Monday, May 10, 2010

My growing rap sheet of hockey crimes and misdemeanors

Well I'm closing in on one goal -- and not the kind with a net. I've managed to devote 99.9% of my waking hours to thinking about hockey.

Seriously. In the past two weeks, I had coffee with a lady friend with the barn door wide open for an hour and twice have gone out in public with my shirt inside out. I've also misplaced my ATM card five or six times and had trouble recalling my home address recently -- I've only lived here seven years.

In other words, if I can eliminate the .1% of the time I'm thinking about eating, going to the bathroom and girls, I'll have achieved perfect harmony with the hockey universe.

So why the obsessiveness?

Because my team -- the team I helped organize because I wanted to play in real games -- has started the spring league season 0 and 4. As I mentioned in a recent post, we're not getting butchered. But we have eight guys out of 13 playing in their first ever hockey league and we're not winning.

As for the scores, we've gone down 6 to 3, 4 to 2, 4 to 0 and 5 to 1. Our defense is actually playing fairly well. Our offense is improving and we're taking more shots. But we're still doing enough things wrong to prevent The Hockey Gods from awarding us with a win.

The Domestic Partner came to yesterday's game and shot about 13 minutes of video. With 99.9% of brain activity devoted to hockey I stayed up half the night watching the low-res clips. My intention was to make some notes on how we were doing as a team, but I ended up focusing on yours truly and it was like watching a hockey horror show over and over again.

Let's catalog some of my efforts to rewrite the position of right wing:

THE CRIME: There I am on the right side of the left face-off circle in our defensive zone. The puck scoots over to me. I know the puck has now entered The Death Zone -- that area in front of our goal -- so I give the puck a nice dainty slap to the left toward the boards. Never makes it there--puck instead goes to a guy wearing the wrong color jersey who actually seems surprised I made such an accurate pass to him. In other words, I didn't even manage to get the puck out of our zone.

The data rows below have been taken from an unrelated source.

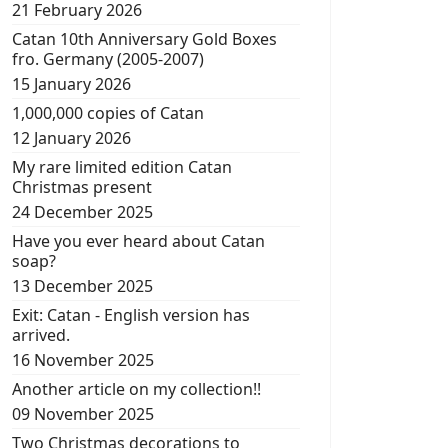
21 February 2026
Catan 10th Anniversary Gold Boxes
fro. Germany (2005-2007)
15 January 2026
1,000,000 copies of Catan
12 January 2026
My rare limited edition Catan
Christmas present
24 December 2025
Have you ever heard about Catan
soap?
13 December 2025
Exit: Catan - English version has
arrived.
16 November 2025
Another article on my collection!!
09 November 2025
Two Christmas decorations to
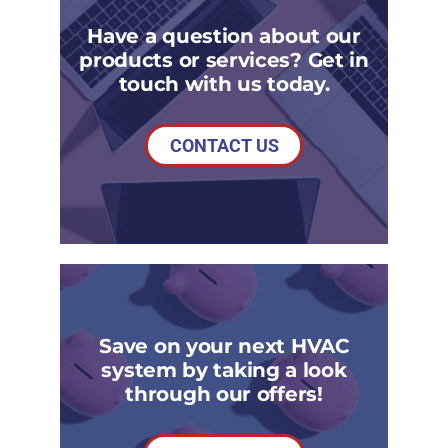
Have a question about our
products or services? Get in
touch with us today.
CONTACT US
Save on your next HVAC
system by taking a look
through our offers!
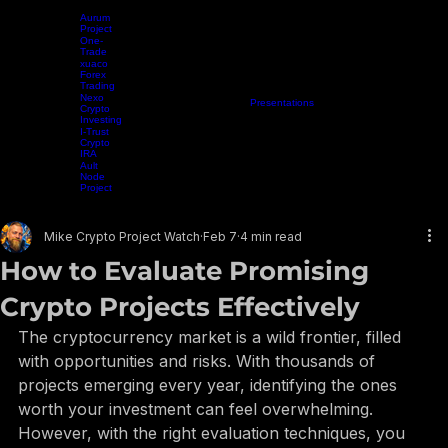
Aurum
Project
One-
Trade
xuaco
Forex
Trading
Nexo
Home
Projects
Crypto Mining
Resources
Presentations
Radio Show
Blog
Events
Vide
Crypto
Investing
I-Trust
Crypto
IRA
Ault
Node
Project
EARN WHILE YOU LEARN
Mike Crypto Project Watch
Feb 7
4 min read
How to Evaluate Promising
Crypto Projects Effectively
The cryptocurrency market is a wild frontier, filled 
with opportunities and risks. With thousands of 
projects emerging every year, identifying the ones 
worth your investment can feel overwhelming. 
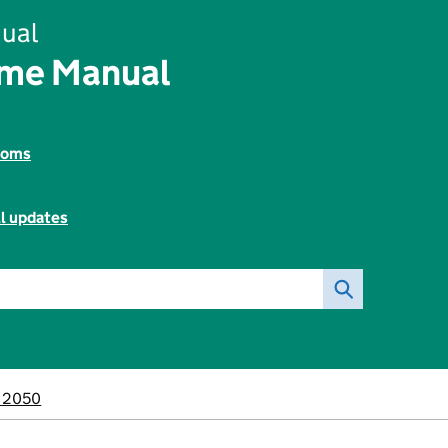
ual
ome Manual
toms
ll updates
M2050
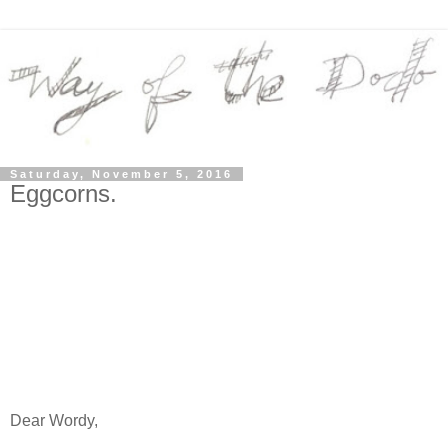
Saturday, November 5, 2016
Eggcorns.
Dear Wordy,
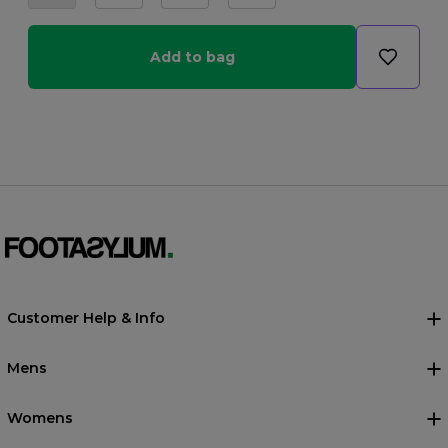
Add to bag
Customer Help & Info
Mens
Womens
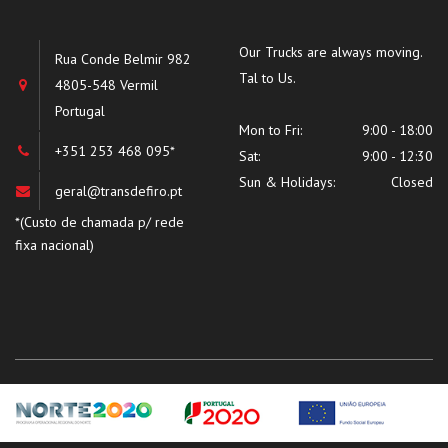
Our Trucks are always moving.
Rua Conde Belmir 982
Tal to Us.
4805-548 Vermil
Portugal
Mon to Fri:
9:00 - 18:00
+351 253 468 095*
Sat:
9:00 - 12:30
Sun & Holidays:
Closed
geral@transdefiro.pt
*(Custo de chamada p/ rede
fixa nacional)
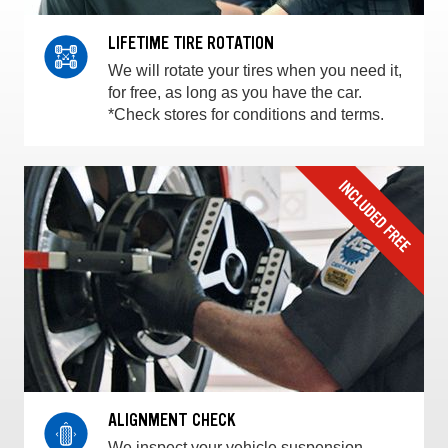
LIFETIME TIRE ROTATION
We will rotate your tires when you need it,
for free, as long as you have the car.
*Check stores for conditions and terms.
ALIGNMENT CHECK
We inspect your vehicle suspension,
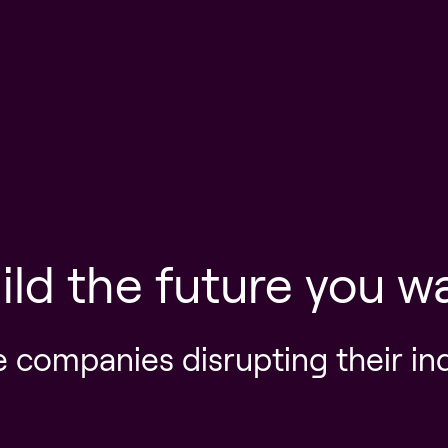
ild the future you w
e companies disrupting their in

RESULT: The other team didn't do much better with the puck and we were able to clear it up the right boards and make a rush on their goal. So my turnover didn't result in a goal against us.


VERDICT: I had the right idea, but the execution was poor and essentially brainless. I should have either taken off with the puck OR taken a split-second to look around for a pass OR for fuck's sake, iced that rubber motherfucker.




THE CRIME: We're in the other team's defensive zone and our opponents clear the puck through the neutral zone. The puck takes a bounce off the boards at the top of our defensive zone. I skate back to pick it up, my right defenseman skates forward to pick it up. I run into him.  

RESULT: Neither of us falls, but I did lose my stick and it took a second to pick it back up. My defenseman still manages to chip it into the other team's zone.

VERDICT: I honestly don't know what the fuck I was thinking about, but clearly it wasn't playing the exciting game of ice hockey. My defenseman, skating forward, called me off and I should have stopped on a dime or swerved to the inside because clearly he has jurisdiction over the puck at that point. Instead, I guessed wrong about which direction he was heading -- guessed being a charitable word because that implies the process of thinking -- and I smacked into him.

THE CRIME: Third period, we're down 4 to zip but we're playing better. My center gains control of the puck by the right circle in our defensive zone, takes it up into the neutral zone and makes a nice pass to our left wing. Our left wing takes a few strides and makes a nice pass to me at right wing. I take a shot but one of the other team's defensemen manages to get his stick on my stick and my shot goes high and sails over the glass and out of play.  

RESULT: I don't get to go home and jerk off over having scored a goal in an actual hockey game.  

VERDICT: This is a typical hockey play and some credit should go to the other team's defense. But I may have gotten off a clean shot if I had arrived at the spot where I received the pass a shade sooner. There's no doubt from watching the video that I could have skated harder down the ice. With 10 seconds left, in a different play, I miss a sweet pass from my center in front of the left side of a very open net, with the goalie planted on the other post. Same thing--I didn't get to where I needed to be until it was a touch too late.

THE CRIME: Loose puck behind the net and I'm within spitting distance of the goal when a woman playing for the other team -- camped out on the side of the net -- reaches back and grabs the puck and manages to dump it to a teammate who taps it in for a goal. Our center and a winger both barely miss knocking the puck out of the crease.


RESULT: We gave up a goal we shouldn't have given up.  

VERDICT: I should have seen what was developing and gotten over to the goal to help out. The woman camped by the side of the net should have either had her stick lifted off the ice or been shoved hard away from the net. If I had skated harder and thought, I could have done that.


Yeah, I know. Maybe I'm being too hard on myself. Then again, maybe it's time to begin exploring whether my skates -- or me -- has a second gear.